» TASK TO COMPLETE:
From the entries below, retype only the lines from the one with "(pancreatic) stained for" through the one with "expression analysis of", exactly as written.

[Dataset entries]
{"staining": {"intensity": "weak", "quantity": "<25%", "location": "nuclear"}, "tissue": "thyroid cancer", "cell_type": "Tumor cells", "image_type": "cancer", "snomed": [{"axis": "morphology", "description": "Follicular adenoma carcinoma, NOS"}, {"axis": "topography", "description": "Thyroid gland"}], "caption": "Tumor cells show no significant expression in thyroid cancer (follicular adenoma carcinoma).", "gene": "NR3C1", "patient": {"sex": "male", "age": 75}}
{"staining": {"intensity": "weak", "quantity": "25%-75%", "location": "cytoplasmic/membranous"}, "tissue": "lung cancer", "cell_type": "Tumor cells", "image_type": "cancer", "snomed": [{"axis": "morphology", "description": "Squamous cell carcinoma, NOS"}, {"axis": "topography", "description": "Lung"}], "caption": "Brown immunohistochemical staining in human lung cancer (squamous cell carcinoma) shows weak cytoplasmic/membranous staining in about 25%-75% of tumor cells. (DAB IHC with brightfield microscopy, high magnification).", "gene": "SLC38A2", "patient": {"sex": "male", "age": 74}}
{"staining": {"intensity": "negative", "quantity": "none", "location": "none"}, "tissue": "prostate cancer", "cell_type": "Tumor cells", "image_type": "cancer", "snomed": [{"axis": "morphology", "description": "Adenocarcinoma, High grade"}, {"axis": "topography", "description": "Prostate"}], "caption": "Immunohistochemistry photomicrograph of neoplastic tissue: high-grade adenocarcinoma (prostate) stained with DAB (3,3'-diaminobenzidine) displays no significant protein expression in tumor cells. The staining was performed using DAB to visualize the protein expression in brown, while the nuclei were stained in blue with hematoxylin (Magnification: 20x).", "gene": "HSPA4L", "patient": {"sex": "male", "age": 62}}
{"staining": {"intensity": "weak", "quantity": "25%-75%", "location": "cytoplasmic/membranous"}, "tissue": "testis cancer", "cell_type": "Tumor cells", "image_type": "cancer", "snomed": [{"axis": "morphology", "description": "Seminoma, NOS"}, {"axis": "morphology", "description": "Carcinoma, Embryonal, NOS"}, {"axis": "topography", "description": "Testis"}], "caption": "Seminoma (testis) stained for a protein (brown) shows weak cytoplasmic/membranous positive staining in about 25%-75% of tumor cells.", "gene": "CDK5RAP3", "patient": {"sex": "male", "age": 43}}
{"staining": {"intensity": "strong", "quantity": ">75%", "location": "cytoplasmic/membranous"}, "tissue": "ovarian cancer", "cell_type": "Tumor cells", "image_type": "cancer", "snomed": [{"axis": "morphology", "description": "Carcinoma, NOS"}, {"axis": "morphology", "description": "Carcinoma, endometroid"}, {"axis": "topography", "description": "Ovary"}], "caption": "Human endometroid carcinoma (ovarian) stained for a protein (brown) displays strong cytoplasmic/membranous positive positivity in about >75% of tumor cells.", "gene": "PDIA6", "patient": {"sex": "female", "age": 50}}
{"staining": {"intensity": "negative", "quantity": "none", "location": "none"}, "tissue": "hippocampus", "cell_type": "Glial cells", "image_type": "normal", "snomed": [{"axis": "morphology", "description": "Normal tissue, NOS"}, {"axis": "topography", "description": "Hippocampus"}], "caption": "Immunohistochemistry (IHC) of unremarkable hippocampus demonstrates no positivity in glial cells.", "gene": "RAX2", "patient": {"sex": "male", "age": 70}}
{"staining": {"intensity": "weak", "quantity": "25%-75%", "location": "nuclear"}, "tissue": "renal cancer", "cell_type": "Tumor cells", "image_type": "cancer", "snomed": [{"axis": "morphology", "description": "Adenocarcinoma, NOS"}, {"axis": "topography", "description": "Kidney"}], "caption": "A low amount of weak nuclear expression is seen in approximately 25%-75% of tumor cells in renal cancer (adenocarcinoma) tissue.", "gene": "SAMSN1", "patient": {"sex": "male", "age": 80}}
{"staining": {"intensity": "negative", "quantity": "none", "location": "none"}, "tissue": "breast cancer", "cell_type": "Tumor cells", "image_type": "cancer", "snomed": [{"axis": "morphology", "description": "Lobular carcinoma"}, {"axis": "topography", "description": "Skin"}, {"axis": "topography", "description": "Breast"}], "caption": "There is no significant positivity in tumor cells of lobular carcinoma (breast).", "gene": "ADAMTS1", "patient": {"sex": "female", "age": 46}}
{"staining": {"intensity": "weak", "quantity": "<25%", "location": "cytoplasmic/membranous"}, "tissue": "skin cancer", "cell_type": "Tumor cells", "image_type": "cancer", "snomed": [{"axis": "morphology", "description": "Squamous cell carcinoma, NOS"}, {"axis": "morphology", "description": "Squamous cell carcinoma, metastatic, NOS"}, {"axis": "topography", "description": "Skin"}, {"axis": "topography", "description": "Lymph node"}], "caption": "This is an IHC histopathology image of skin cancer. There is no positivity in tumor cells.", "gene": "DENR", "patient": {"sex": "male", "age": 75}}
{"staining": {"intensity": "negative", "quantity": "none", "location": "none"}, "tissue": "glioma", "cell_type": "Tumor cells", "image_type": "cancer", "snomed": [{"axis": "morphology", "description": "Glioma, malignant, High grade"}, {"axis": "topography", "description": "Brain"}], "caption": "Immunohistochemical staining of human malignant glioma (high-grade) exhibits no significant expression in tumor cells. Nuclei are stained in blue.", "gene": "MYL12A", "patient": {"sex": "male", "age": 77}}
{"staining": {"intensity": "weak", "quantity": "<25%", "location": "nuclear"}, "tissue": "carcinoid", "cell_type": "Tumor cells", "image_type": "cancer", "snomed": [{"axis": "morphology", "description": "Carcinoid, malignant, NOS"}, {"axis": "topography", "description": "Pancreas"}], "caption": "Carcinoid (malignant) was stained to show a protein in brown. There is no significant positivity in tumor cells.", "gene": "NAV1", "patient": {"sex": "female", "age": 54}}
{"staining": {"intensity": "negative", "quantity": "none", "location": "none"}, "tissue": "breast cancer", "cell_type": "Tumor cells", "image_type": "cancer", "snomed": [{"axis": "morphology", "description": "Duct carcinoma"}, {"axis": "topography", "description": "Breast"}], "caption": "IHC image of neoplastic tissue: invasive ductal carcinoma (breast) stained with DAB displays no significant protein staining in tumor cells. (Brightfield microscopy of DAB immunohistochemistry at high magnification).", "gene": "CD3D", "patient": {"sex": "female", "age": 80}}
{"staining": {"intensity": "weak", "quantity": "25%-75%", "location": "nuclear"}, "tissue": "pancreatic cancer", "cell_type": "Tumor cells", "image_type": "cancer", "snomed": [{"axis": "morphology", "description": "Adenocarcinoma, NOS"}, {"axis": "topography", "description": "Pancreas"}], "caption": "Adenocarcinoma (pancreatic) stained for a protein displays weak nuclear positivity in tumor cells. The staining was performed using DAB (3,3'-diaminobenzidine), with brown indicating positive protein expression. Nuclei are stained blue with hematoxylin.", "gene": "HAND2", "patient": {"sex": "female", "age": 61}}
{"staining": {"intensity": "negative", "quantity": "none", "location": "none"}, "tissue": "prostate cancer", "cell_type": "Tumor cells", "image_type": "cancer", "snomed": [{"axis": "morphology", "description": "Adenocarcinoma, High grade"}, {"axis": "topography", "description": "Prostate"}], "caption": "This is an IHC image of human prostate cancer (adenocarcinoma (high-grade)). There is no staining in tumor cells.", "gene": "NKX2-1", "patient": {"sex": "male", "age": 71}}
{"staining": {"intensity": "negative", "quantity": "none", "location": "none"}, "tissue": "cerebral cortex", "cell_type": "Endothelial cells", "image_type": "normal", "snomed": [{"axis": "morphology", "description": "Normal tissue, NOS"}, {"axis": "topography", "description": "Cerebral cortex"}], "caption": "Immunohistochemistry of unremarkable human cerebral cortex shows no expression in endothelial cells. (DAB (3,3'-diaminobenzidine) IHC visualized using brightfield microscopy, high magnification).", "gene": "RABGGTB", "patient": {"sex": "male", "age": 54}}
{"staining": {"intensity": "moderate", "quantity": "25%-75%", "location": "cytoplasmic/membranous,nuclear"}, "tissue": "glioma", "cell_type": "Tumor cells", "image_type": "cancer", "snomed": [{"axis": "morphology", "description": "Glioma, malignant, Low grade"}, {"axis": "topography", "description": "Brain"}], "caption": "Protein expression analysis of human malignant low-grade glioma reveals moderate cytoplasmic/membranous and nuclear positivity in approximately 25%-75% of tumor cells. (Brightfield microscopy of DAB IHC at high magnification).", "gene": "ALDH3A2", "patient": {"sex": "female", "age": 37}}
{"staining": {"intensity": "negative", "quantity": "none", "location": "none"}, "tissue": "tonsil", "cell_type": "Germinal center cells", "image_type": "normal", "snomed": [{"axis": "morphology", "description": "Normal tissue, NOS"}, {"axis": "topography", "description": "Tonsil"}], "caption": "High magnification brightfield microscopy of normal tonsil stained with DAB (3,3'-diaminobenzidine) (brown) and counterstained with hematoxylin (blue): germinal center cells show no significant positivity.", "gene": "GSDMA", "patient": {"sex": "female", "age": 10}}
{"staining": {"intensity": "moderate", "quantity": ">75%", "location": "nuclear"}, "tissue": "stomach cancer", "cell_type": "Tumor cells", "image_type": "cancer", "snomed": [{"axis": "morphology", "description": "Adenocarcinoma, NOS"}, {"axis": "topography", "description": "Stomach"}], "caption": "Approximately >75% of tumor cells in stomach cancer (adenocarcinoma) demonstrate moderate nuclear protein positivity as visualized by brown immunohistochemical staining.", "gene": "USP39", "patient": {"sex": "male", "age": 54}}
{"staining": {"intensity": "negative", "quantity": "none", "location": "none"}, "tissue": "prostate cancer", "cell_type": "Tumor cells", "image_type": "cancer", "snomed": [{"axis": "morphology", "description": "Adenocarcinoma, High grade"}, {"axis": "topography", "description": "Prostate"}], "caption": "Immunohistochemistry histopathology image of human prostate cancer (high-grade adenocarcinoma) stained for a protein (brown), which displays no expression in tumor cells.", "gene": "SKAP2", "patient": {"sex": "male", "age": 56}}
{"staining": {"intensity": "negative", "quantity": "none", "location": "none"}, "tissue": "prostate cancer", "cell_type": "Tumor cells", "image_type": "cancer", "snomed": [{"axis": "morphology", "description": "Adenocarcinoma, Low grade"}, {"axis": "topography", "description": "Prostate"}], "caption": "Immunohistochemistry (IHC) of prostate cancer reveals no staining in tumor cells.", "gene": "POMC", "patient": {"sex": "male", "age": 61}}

» TASK SOLUTION:
{"staining": {"intensity": "weak", "quantity": "25%-75%", "location": "nuclear"}, "tissue": "pancreatic cancer", "cell_type": "Tumor cells", "image_type": "cancer", "snomed": [{"axis": "morphology", "description": "Adenocarcinoma, NOS"}, {"axis": "topography", "description": "Pancreas"}], "caption": "Adenocarcinoma (pancreatic) stained for a protein displays weak nuclear positivity in tumor cells. The staining was performed using DAB (3,3'-diaminobenzidine), with brown indicating positive protein expression. Nuclei are stained blue with hematoxylin.", "gene": "HAND2", "patient": {"sex": "female", "age": 61}}
{"staining": {"intensity": "negative", "quantity": "none", "location": "none"}, "tissue": "prostate cancer", "cell_type": "Tumor cells", "image_type": "cancer", "snomed": [{"axis": "morphology", "description": "Adenocarcinoma, High grade"}, {"axis": "topography", "description": "Prostate"}], "caption": "This is an IHC image of human prostate cancer (adenocarcinoma (high-grade)). There is no staining in tumor cells.", "gene": "NKX2-1", "patient": {"sex": "male", "age": 71}}
{"staining": {"intensity": "negative", "quantity": "none", "location": "none"}, "tissue": "cerebral cortex", "cell_type": "Endothelial cells", "image_type": "normal", "snomed": [{"axis": "morphology", "description": "Normal tissue, NOS"}, {"axis": "topography", "description": "Cerebral cortex"}], "caption": "Immunohistochemistry of unremarkable human cerebral cortex shows no expression in endothelial cells. (DAB (3,3'-diaminobenzidine) IHC visualized using brightfield microscopy, high magnification).", "gene": "RABGGTB", "patient": {"sex": "male", "age": 54}}
{"staining": {"intensity": "moderate", "quantity": "25%-75%", "location": "cytoplasmic/membranous,nuclear"}, "tissue": "glioma", "cell_type": "Tumor cells", "image_type": "cancer", "snomed": [{"axis": "morphology", "description": "Glioma, malignant, Low grade"}, {"axis": "topography", "description": "Brain"}], "caption": "Protein expression analysis of human malignant low-grade glioma reveals moderate cytoplasmic/membranous and nuclear positivity in approximately 25%-75% of tumor cells. (Brightfield microscopy of DAB IHC at high magnification).", "gene": "ALDH3A2", "patient": {"sex": "female", "age": 37}}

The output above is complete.